After extensively studying mapping systems like Google Earth and OpenStreetMap, as well as satellite technology, Shin found an engaging way to help people learn how they work.

An eyeball for documentation. Image courtesy the artist.

An eyeball for documentation. Image courtesy the artist.

“I want to create a project that will allow people from all ages to partake in,” she told me over email. “Despite the fact that satellite technology has such a long history, the way that we perceive and interact with these images on a daily basis is unfortunately paranoid or indifferent.”

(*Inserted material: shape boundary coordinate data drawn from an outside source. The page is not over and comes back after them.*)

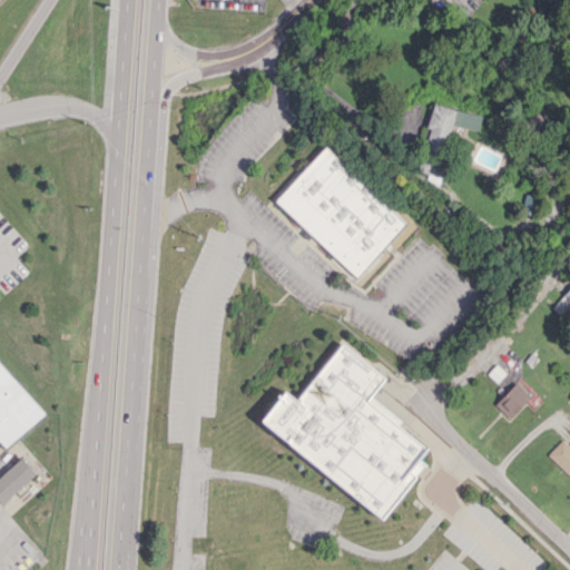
[(457,110),(433,102),(426,127),(431,128),(418,174),(438,179),(457,110)]
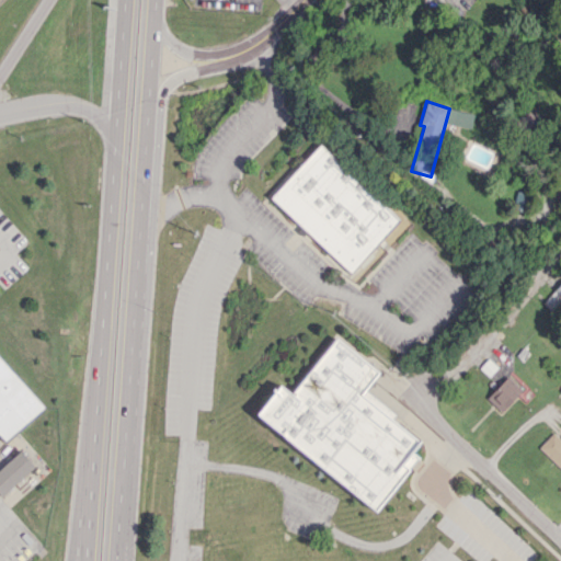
[(400,220),(320,144),(270,197),(351,273),(400,220)]
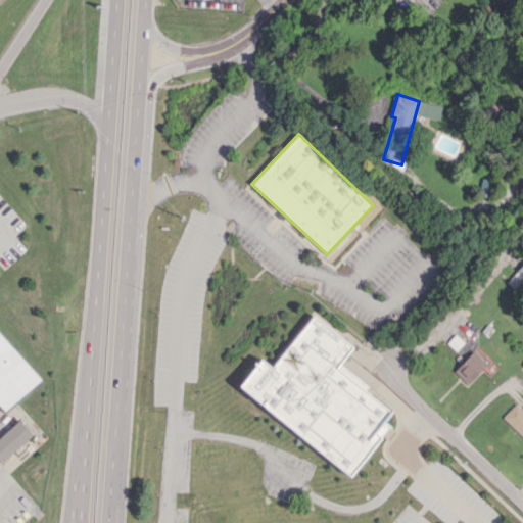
[(522,263),(506,281),(516,290),(522,282),(522,263)]
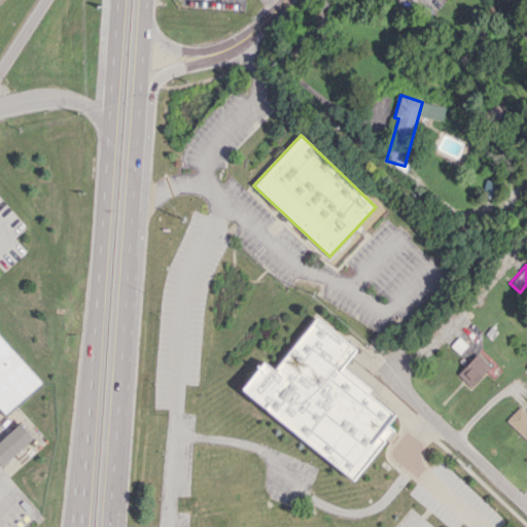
[(355,479),(392,428),(387,424),(395,414),(339,372),(356,348),(314,317),(274,370),(262,360),(239,391),(355,479)]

Indeed, the project adds a bit of whimsy to this ubiquitous project, but also a sense of control over the perpetual photography and documentation of our living environment. Even just knowing when a satellite passes over — as she charts out for Los Angeles residents — is a step.

“I think that building our knowledge in order to understand the satelliteʼs system, and interacting with it, will allow the chance for people to create their own meaning behind it, therefore allowing more room for it to be redefined,” Shin says.